§ **Data**:
※
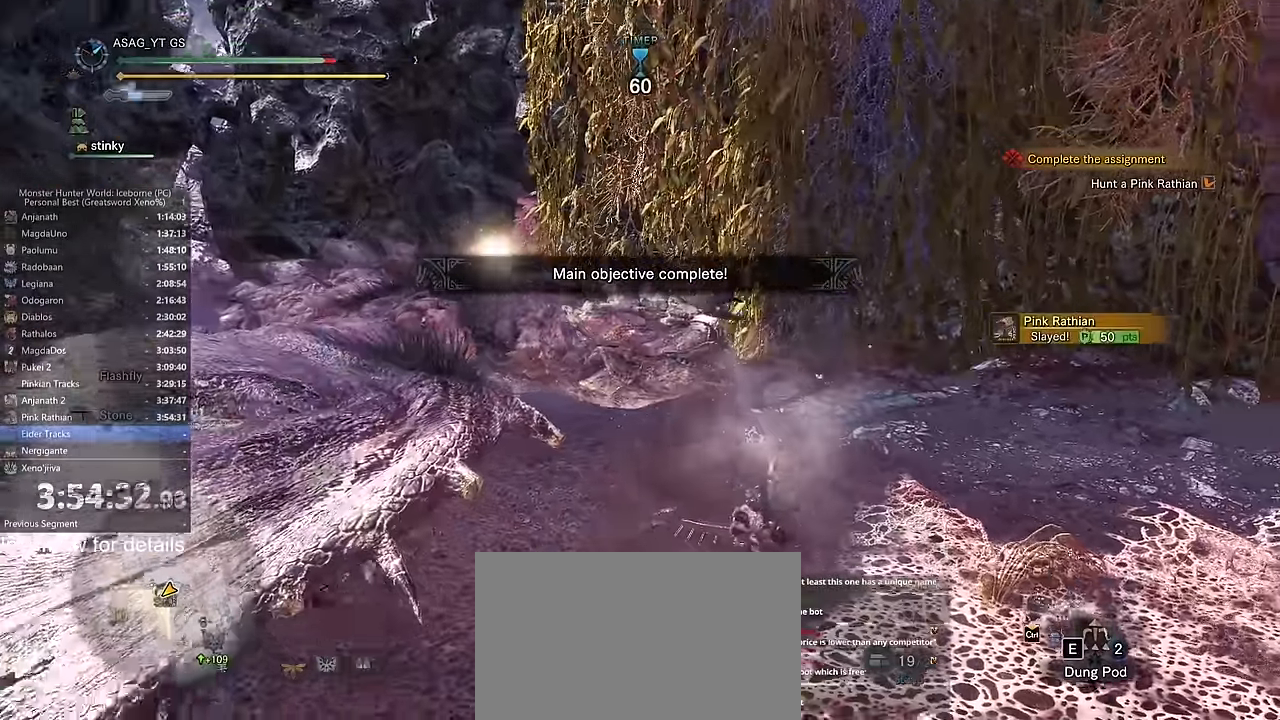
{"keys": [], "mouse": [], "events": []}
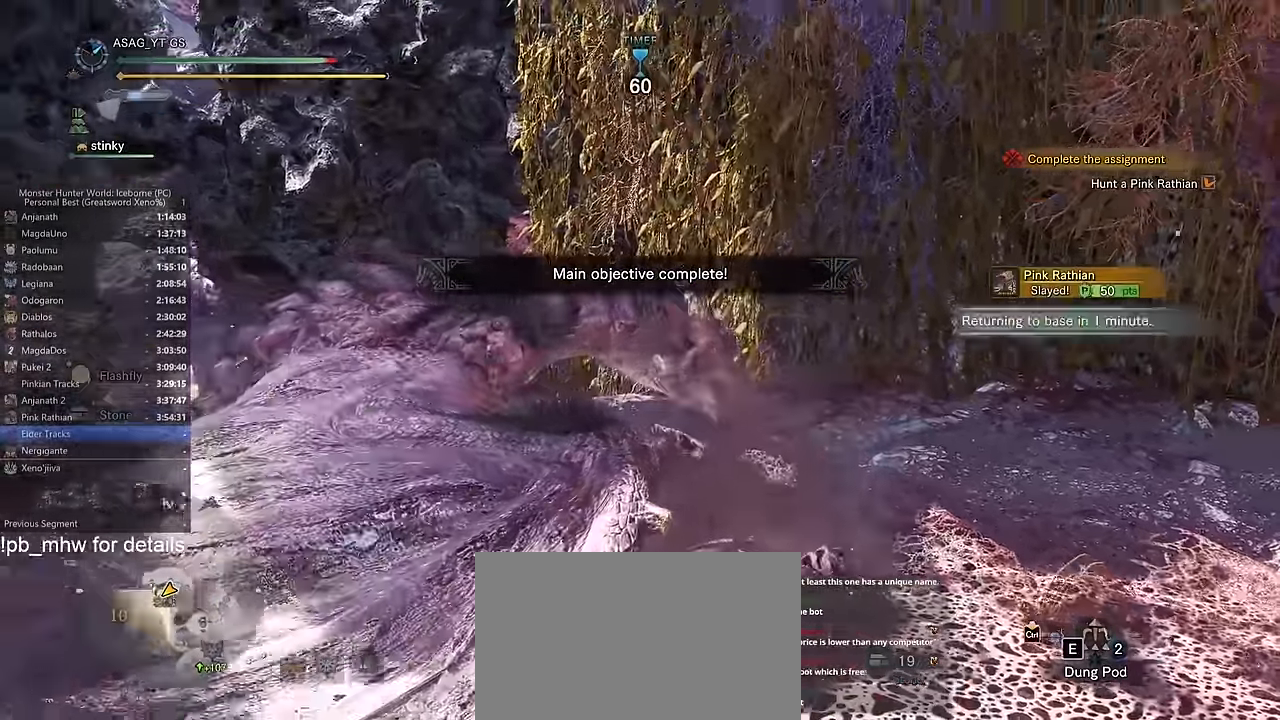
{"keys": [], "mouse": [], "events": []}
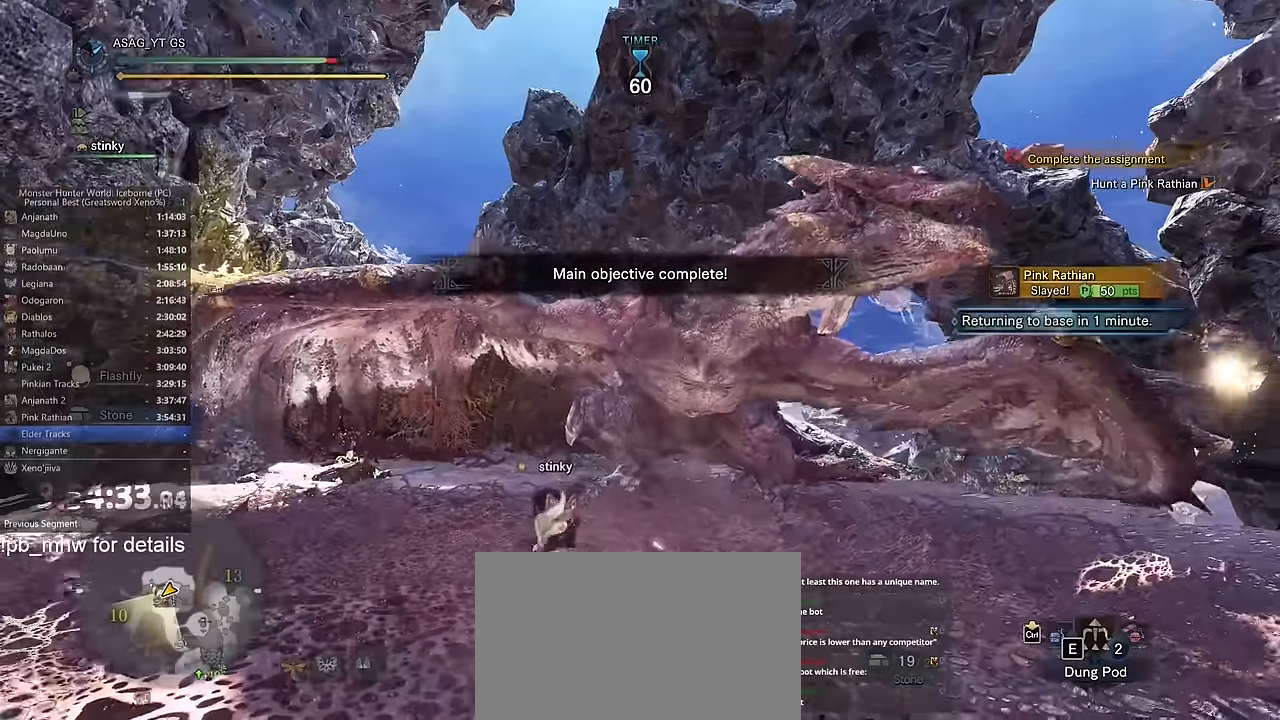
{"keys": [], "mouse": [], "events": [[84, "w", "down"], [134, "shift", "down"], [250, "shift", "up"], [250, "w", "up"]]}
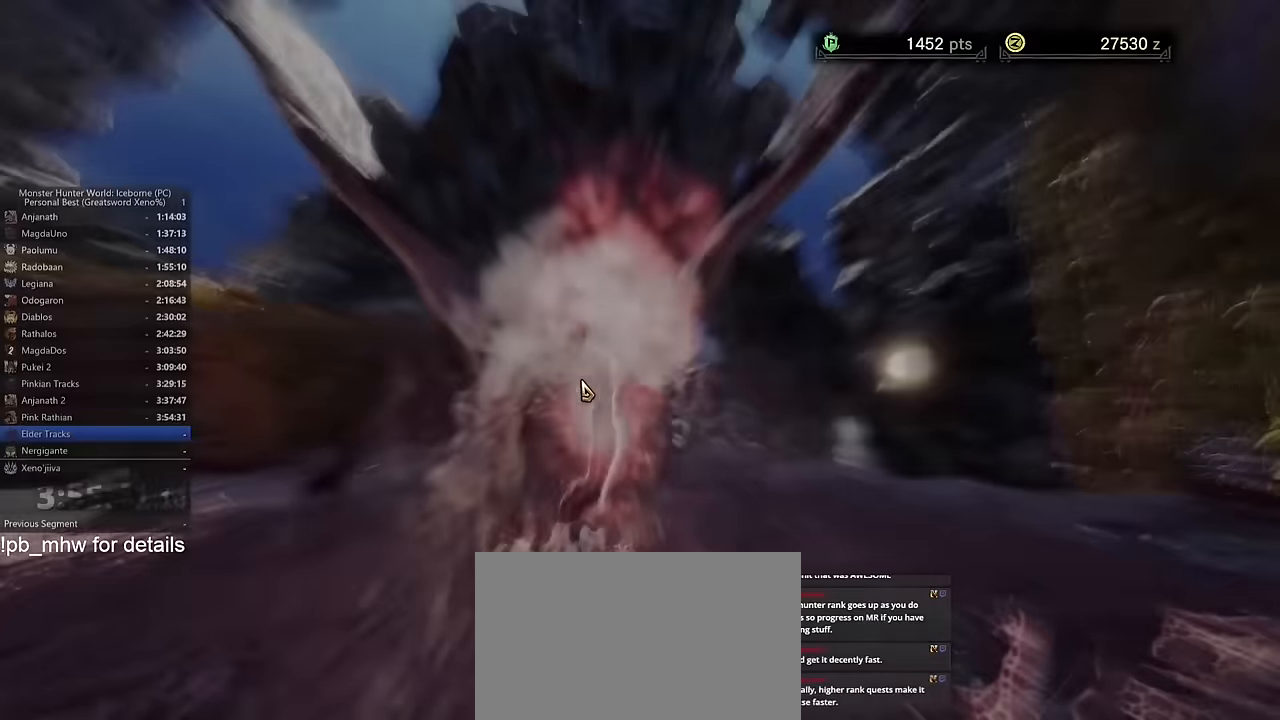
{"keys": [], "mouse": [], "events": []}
※
§ **Problem statement**:
Output the full material above exactly, leaving every picture out.

§ **Finished task**:
{"keys": [], "mouse": [], "events": []}
{"keys": [], "mouse": [], "events": []}
{"keys": [], "mouse": [], "events": [[84, "w", "down"], [134, "shift", "down"], [250, "shift", "up"], [250, "w", "up"]]}
{"keys": [], "mouse": [], "events": []}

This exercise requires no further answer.